GHB and GBL produce essentially the same effects. Both drugs are depressants which slow down body actions. Small doses will may feel like having a few drinks of alcohol. Inhibitions can be lowered and libido increased. At higher doses they may cause sleepiness, nausea, vomiting, muscle stiffness and confusion and can lead to convulsions, coma and respiratory collapse. Combining the drugs with alcohol can be fatal.

There is the potential for users to develop physical dependence on GHB and GBL. The July/August 2009 edition of Druglink magazine exclusively revealed that treatment services were seeing an increase in people coming forward for treatment for dependence on the drugs.

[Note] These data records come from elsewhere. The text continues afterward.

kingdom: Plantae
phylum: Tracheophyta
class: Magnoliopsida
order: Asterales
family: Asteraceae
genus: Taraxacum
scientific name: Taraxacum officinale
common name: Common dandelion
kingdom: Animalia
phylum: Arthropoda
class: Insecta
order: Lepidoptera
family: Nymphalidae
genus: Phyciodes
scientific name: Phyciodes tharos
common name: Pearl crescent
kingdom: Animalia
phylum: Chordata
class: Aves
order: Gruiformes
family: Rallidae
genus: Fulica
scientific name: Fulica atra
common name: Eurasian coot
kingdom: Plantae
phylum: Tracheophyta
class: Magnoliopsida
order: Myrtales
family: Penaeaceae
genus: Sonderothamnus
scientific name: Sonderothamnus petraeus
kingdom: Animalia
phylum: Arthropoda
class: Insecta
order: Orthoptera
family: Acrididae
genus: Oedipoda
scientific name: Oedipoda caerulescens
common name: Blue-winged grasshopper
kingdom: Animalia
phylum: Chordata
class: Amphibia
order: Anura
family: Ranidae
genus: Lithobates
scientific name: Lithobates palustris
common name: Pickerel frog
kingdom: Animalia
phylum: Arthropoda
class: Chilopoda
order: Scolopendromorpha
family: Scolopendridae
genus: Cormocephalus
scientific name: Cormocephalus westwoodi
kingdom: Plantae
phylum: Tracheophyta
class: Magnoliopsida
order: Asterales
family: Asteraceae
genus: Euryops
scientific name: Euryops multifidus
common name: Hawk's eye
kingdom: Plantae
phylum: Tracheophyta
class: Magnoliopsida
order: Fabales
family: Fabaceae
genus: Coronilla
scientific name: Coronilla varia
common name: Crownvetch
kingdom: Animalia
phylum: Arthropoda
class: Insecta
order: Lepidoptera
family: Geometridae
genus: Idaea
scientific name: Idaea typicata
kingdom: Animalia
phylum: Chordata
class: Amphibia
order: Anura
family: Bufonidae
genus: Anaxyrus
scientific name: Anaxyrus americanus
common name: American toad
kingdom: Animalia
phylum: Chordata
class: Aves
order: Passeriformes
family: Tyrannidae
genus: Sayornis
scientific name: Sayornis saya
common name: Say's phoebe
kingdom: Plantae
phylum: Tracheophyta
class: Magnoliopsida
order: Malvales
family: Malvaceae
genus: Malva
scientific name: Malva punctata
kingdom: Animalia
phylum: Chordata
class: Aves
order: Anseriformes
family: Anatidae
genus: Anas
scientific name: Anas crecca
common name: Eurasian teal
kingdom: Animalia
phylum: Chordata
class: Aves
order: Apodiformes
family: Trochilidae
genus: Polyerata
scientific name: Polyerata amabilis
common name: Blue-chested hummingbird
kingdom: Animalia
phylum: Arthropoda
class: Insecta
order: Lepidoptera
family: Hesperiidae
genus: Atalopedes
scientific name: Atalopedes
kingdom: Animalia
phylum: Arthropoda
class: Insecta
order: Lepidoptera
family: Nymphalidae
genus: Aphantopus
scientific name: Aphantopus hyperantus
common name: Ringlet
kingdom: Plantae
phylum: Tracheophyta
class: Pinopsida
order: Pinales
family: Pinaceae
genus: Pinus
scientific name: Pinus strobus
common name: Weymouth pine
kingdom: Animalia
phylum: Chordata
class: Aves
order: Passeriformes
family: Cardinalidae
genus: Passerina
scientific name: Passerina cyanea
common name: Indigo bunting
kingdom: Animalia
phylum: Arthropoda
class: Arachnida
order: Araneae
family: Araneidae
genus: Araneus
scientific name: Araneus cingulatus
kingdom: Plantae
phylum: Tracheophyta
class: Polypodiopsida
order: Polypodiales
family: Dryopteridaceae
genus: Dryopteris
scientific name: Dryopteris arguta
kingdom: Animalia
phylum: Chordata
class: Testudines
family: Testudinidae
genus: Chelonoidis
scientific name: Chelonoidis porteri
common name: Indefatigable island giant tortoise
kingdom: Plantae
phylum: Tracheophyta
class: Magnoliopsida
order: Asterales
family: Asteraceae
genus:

[6] Information about mephedrone
Mephedrone is a stimulant drug which has emerged on the so-called ‘legal highs’ market. The drug is not currently controlled under the Misuse of Drugs Act. Early reports have suggested that it is a stimulant with some ecstasy-like effects. Mephedrone is often sold on the internet as a plant food or ‘research chemical’. A typical price is £15 per gram. Effects include euphoria, alertness, talkativeness and feelings of empathy. However, users can also become anxious or paranoid and the drug’s stimulant properties risk over-stimulation of the heart. The March/April 2009 edition of Druglink magazine was the first publication to highlight the emergence of mephedrone as a legal high.

[7] Overall levels of drug use
Official data on the overall levels of drug use in England and Wales comes from the Home Office’s Drug Misuse Declared: Findings from the 2008/09 British Crime Survey. The latest figures show that in terms of adult drug use, the 2008/09 British Crime Survey found that found that 10.1% of 16 to 59 year olds in England and Wales reported using any illicit drug in the last year, compared to 9.6% in 2007/08, 10% in 2006/07 and 10.5% in 2005/06.